▶ _Assignment 1_
Determine whether each statement agrees with the excerpt on Iranian trade. For each one, answer yes or no and quote the deciding words of the excerpt exactly. (a) Europe receives 11 percent of Iranian exports. (b) Trade between the UAE and Iran was higher in 2014 than in 2011. (c) Iran has a population of more than 81 million.
▶ _Assignment 2_
Reproduce word for word the part of the excerpt on Iranian trade that begins with the words containing "Moreover, the UAE" and ends with "access until now.".

Top of Excerpt provided

The UAE is Iran’s most important trading partner. UAE Economy Minister Sultan al-Mansouri said in June that trade volume with Iran rose to $17 billion in 2014, but remains lower than the $23 billion in 2011 before the sanctions. The UAE saw a total trade surplus of $130.8 billion in 2014.
The vice-president of the Iranian Business Council in Dubai, Hossein Haghighi, has said he expected a surge in trade after the lifting of sanctions. Within the first year, total trade between the UAE and Iran is likely "to go up by between 15 and 20 percent," Haghighi said.
Building trade with Asia
Iran used its oil and gas reserves to circumvent sanctions imposed by the West, and strengthened its economic relations with Asian countries, particularly with key regional economic players such as China and Turkey.
Asia ranks first for Iranian foreign trade, receiving 87 percent of Iranian exports and providing 69 percent of Iranian imports, according to the Iranian Business Council.
Europe ranks second, receiving 11 percent of exports and providing 28 percent of imports with Iran.
But Iranian trade with the United States was flat, accounting for only 0.3 percent of exports, and 2 percent for imports.
Interestingly, Iranian trade with Africa is also weak, with the region receiving only 2 percent of exports and providing only 0.1 percent for imports. This reveals Iran’s fragile relations with Africa.
Iranian trade penetration in the Gulf countries, including Kuwait, Bahrain, and Oman, is expected to increase in the wake of the nuclear agreement.
Iran’s economy can be confidently forecast to grow sharply now that the nuclear agreement is in place.
A new map for Iranian economic relations
Experts and analysts believe that Iran will witness a huge leap in its economic relations with Western countries, as the country is expected to gain access to about $100 billion in assets that have been frozen under the sanctions.
Moreover, the end of sanctions will allow Iran to open its gates to Western companies, permitting them to work in its internal market.
Iranian economic relations are expected to evolve as follows, according to experts and analysts:
-Iranian economic relations with Arab countries will not witness a notable change, as oil and gas comprise the largest sector of the country’s economy. The sector also accounts for the largest part of Arab countries' economies as well. But Iran is expected to diversify its economy into industries and services, becoming like countries such as Turkey.
Moreover, the UAE is forecast to lose its position as the principal trading partner for Iran, and many other countries, like Turkey, will compete with the UAE for a position in this market. But Iran will have to compete with other major players in the Middle East like China, and that competition will be challenging.
-Iran will seek to import western industrial technology from the US and Europe, to which sanctions have denied it access until now.
-Iran will seek membership of the World International Trade Organization, which is dominated by the US. This will launch Iran in a new direction, in which new structural, legislative and economic reforms will be put in place.
-Iran will acquire new gas production technologies from Europe and Russia. Iran possesses the largest gas reserves in the world, which could enable it to become Europe’s main supplier of gas, as it achieves a technological upgrade.
-Europe and the US are the main players in the mining and manufacturing industries, and Iran will seek to develop trade with them once the sanctions are lifted.
However, Europe and the US will not just invest heavily in infrastructure and industry in Iran. Iran will also become a large market for consumer goods from Europe and the US, since Iran has a large population of more than 81 million.

Bottom of Excerpt provided
Top of Supplied data

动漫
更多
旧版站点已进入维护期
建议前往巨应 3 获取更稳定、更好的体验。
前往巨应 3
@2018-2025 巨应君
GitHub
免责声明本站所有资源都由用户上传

Bottom of Supplied data
Top of Supplied data

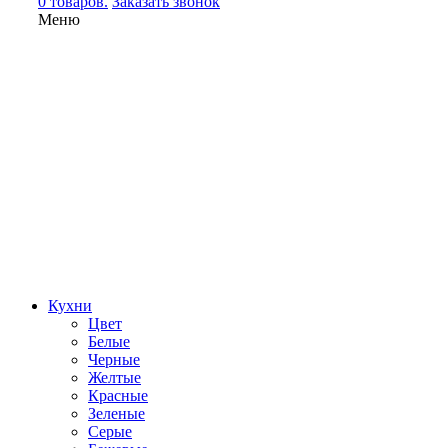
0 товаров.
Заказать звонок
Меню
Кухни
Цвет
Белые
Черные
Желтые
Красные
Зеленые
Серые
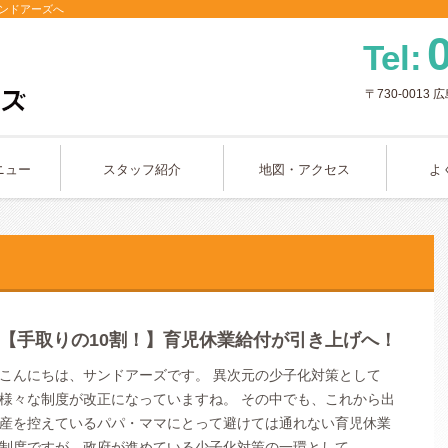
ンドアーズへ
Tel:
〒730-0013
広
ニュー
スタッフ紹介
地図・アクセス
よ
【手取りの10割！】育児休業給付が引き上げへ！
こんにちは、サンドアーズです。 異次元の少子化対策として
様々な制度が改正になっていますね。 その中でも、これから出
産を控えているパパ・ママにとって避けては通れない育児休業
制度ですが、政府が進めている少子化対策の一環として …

Bottom of Supplied data

▶ _Your response 1_
(a) Yes: "Europe ranks second, receiving 11 percent of exports and providing 28 percent of imports with Iran."
(b) No: "trade volume with Iran rose to $17 billion in 2014, but remains lower than the $23 billion in 2011 before the sanctions."
(c) Yes: "Iran has a large population of more than 81 million."

▶ _Your response 2_
Moreover, the UAE is forecast to lose its position as the principal trading partner for Iran, and many other countries, like Turkey, will compete with the UAE for a position in this market. But Iran will have to compete with other major players in the Middle East like China, and that competition will be challenging.
-Iran will seek to import western industrial technology from the US and Europe, to which sanctions have denied it access until now.